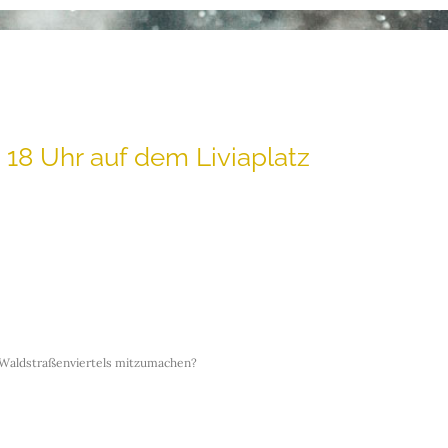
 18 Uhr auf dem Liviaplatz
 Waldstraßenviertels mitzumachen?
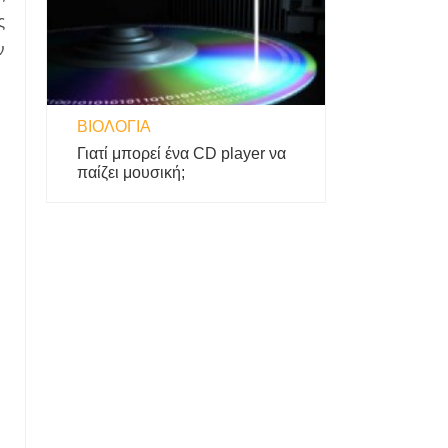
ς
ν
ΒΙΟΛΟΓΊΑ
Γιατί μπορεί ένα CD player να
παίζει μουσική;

⁂

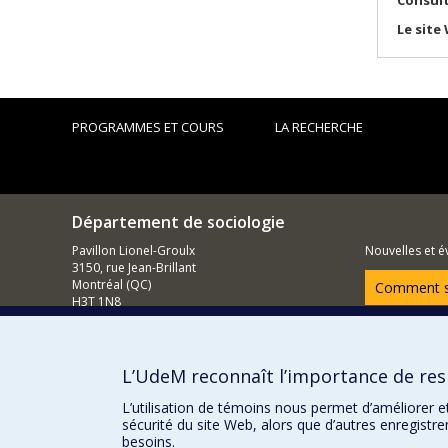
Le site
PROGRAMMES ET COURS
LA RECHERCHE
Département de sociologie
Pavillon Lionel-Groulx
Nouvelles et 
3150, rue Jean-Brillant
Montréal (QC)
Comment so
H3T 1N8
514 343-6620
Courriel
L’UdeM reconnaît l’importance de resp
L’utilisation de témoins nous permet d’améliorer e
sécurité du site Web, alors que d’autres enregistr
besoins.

⁂

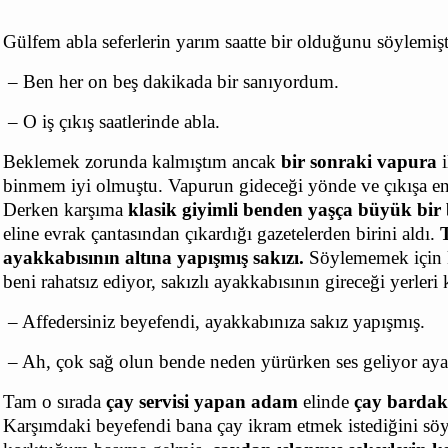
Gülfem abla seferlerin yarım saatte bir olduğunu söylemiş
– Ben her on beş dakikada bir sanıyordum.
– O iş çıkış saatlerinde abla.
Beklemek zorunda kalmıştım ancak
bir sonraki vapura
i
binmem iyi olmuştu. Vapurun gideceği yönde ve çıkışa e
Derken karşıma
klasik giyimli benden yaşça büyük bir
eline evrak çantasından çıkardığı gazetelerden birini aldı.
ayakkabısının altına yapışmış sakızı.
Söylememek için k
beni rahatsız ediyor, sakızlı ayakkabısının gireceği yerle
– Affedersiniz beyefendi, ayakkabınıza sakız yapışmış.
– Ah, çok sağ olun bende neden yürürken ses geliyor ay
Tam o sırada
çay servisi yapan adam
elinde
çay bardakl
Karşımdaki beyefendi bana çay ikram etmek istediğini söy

⁂

**What is required**
Using the entries above, give again exactly the lines from the line holding "ayakkabınıza sakız yapışmış." through the line holding "Karşımdaki beyefendi bana". Include both end lines and nothing else.

**Solved problem**
– Affedersiniz beyefendi, ayakkabınıza sakız yapışmış.
– Ah, çok sağ olun bende neden yürürken ses geliyor ay
Tam o sırada
çay servisi yapan adam
elinde
çay bardakl
Karşımdaki beyefendi bana çay ikram etmek istediğini söy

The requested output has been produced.